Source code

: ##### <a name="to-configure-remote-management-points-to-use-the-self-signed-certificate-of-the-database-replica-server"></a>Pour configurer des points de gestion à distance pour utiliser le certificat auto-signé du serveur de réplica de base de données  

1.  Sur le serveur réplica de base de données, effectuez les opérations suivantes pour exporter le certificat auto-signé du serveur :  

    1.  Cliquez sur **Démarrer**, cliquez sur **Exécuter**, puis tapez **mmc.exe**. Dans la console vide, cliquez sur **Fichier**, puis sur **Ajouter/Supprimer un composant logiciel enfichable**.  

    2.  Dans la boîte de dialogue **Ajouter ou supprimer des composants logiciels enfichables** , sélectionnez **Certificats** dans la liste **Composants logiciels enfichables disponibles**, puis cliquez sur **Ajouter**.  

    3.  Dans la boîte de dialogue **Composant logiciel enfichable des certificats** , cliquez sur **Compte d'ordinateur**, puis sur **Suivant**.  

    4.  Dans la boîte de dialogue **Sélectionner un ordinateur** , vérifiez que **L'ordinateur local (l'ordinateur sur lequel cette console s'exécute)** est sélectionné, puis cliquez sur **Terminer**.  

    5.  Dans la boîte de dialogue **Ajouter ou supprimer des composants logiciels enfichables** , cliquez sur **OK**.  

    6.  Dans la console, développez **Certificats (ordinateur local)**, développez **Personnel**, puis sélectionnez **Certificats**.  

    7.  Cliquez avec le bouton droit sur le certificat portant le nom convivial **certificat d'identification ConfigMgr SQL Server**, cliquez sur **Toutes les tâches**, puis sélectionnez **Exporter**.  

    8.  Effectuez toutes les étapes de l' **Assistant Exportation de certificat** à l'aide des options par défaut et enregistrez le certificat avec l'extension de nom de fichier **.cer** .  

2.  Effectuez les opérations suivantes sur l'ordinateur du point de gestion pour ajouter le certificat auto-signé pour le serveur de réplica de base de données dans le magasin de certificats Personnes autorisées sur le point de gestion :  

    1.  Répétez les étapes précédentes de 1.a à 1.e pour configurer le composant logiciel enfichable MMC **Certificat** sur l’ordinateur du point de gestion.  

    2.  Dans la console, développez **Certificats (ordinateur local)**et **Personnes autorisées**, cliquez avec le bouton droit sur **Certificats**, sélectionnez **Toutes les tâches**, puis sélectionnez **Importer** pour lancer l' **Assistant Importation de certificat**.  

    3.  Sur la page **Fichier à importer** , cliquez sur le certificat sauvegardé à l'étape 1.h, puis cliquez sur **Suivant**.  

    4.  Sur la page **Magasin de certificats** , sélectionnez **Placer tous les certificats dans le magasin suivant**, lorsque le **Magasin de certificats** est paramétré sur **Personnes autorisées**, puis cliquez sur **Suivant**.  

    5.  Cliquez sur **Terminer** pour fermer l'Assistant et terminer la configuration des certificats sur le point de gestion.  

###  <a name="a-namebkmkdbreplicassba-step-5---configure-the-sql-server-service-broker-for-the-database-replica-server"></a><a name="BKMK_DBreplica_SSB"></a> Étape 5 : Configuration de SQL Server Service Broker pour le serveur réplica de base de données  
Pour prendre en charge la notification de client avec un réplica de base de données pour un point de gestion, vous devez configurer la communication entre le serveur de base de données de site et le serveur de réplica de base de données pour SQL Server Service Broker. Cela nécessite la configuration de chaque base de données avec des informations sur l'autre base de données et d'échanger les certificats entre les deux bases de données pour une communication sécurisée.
= = = =
Exercise instructions: Turn every line of the records above into one numbered list, omitting blank lines.

Response:
1. Source code
2. : ##### <a name="to-configure-remote-management-points-to-use-the-self-signed-certificate-of-the-database-replica-server"></a>Pour configurer des points de gestion à distance pour utiliser le certificat auto-signé du serveur de réplica de base de données  
3. 1.  Sur le serveur réplica de base de données, effectuez les opérations suivantes pour exporter le certificat auto-signé du serveur :  
4.     1.  Cliquez sur **Démarrer**, cliquez sur **Exécuter**, puis tapez **mmc.exe**. Dans la console vide, cliquez sur **Fichier**, puis sur **Ajouter/Supprimer un composant logiciel enfichable**.  
5.     2.  Dans la boîte de dialogue **Ajouter ou supprimer des composants logiciels enfichables** , sélectionnez **Certificats** dans la liste **Composants logiciels enfichables disponibles**, puis cliquez sur **Ajouter**.  
6.     3.  Dans la boîte de dialogue **Composant logiciel enfichable des certificats** , cliquez sur **Compte d'ordinateur**, puis sur **Suivant**.  
7.     4.  Dans la boîte de dialogue **Sélectionner un ordinateur** , vérifiez que **L'ordinateur local (l'ordinateur sur lequel cette console s'exécute)** est sélectionné, puis cliquez sur **Terminer**.  
8.     5.  Dans la boîte de dialogue **Ajouter ou supprimer des composants logiciels enfichables** , cliquez sur **OK**.  
9.     6.  Dans la console, développez **Certificats (ordinateur local)**, développez **Personnel**, puis sélectionnez **Certificats**.  
10.     7.  Cliquez avec le bouton droit sur le certificat portant le nom convivial **certificat d'identification ConfigMgr SQL Server**, cliquez sur **Toutes les tâches**, puis sélectionnez **Exporter**.  
11.     8.  Effectuez toutes les étapes de l' **Assistant Exportation de certificat** à l'aide des options par défaut et enregistrez le certificat avec l'extension de nom de fichier **.cer** .  
12. 2.  Effectuez les opérations suivantes sur l'ordinateur du point de gestion pour ajouter le certificat auto-signé pour le serveur de réplica de base de données dans le magasin de certificats Personnes autorisées sur le point de gestion :  
13.     1.  Répétez les étapes précédentes de 1.a à 1.e pour configurer le composant logiciel enfichable MMC **Certificat** sur l’ordinateur du point de gestion.  
14.     2.  Dans la console, développez **Certificats (ordinateur local)**et **Personnes autorisées**, cliquez avec le bouton droit sur **Certificats**, sélectionnez **Toutes les tâches**, puis sélectionnez **Importer** pour lancer l' **Assistant Importation de certificat**.  
15.     3.  Sur la page **Fichier à importer** , cliquez sur le certificat sauvegardé à l'étape 1.h, puis cliquez sur **Suivant**.  
16.     4.  Sur la page **Magasin de certificats** , sélectionnez **Placer tous les certificats dans le magasin suivant**, lorsque le **Magasin de certificats** est paramétré sur **Personnes autorisées**, puis cliquez sur **Suivant**.  
17.     5.  Cliquez sur **Terminer** pour fermer l'Assistant et terminer la configuration des certificats sur le point de gestion.  
18. ###  <a name="a-namebkmkdbreplicassba-step-5---configure-the-sql-server-service-broker-for-the-database-replica-server"></a><a name="BKMK_DBreplica_SSB"></a> Étape 5 : Configuration de SQL Server Service Broker pour le serveur réplica de base de données  
19. Pour prendre en charge la notification de client avec un réplica de base de données pour un point de gestion, vous devez configurer la communication entre le serveur de base de données de site et le serveur de réplica de base de données pour SQL Server Service Broker. Cela nécessite la configuration de chaque base de données avec des informations sur l'autre base de données et d'échanger les certificats entre les deux bases de données pour une communication sécurisée.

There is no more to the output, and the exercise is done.